In the 1960s, she was stalked, beaten, and raped by an unknown assailant. She plunged into a deep depression and attempted suicide only to be comforted by a mother who made it clear that all of this trauma had absolutely no place in public discussion – no place ruining the family’s Christmas.

The Queen of Peace Room unfolds, as Magie Dominic unfolds, during an eight-day retreat in a place safe from the intruding world surrounded by the love of kindred spirits and the hushed quietude of nature. In a deeply personal and inviting tone, Magie takes us into the deepest folds of her life. She leads us through a wilderness of pain, humiliation, death and finally to a serene place where a harnessed field meets a wild meadow. Here, at this locus in time and space we see the transformation of Magie Dominic from whatever she may have been in the past, to an exquisite though solitary butterfly resting in the stillness on a tall blade of grass: whole, complete, and good.

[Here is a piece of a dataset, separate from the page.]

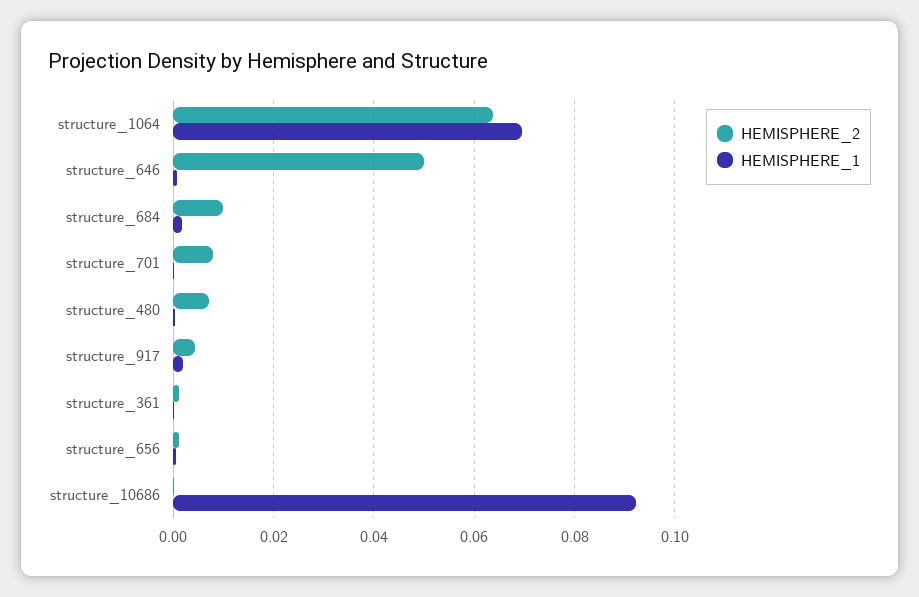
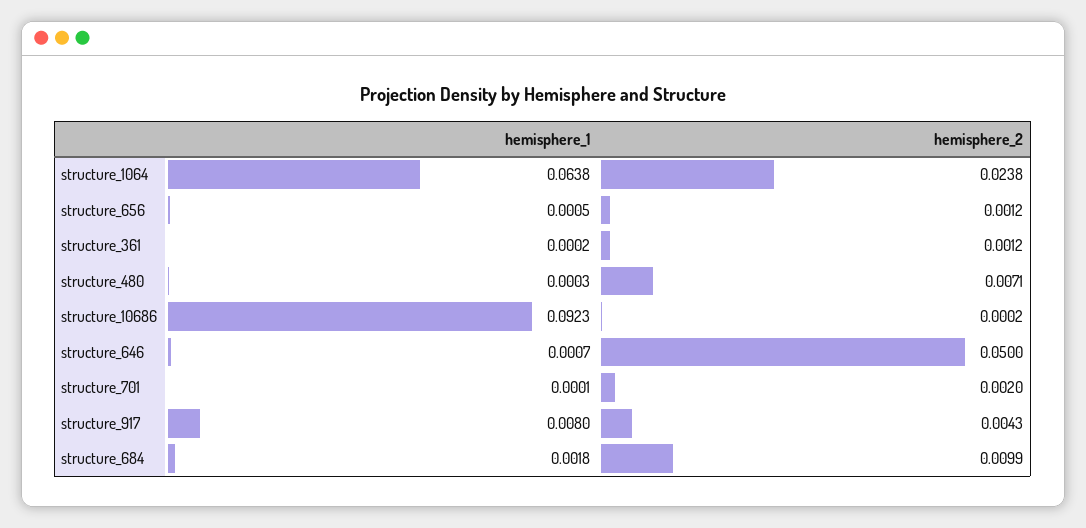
HEMISPHERE_2, structure_1064: 0.064 -> 0.0238
HEMISPHERE_1, structure_1064: 0.07 -> 0.0638
HEMISPHERE_2, structure_701: 0.008 -> 0.002
HEMISPHERE_1, structure_917: 0.002 -> 0.008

The Queen of Peace Room is expansive life writing. The tragedy bound in this tale is epic. Yet, there is affirmation in Magie Dominic and in her story. The refusal of one human soul to let go of its dignity, its absolute unwillingness to surrender, is genuinely heroic. Reading this made me cherish the brutal privilege of being human – like the one who wrote this story. Like the one who lives this life.

— Reviewed by: Timothy E. McMahon, M.S.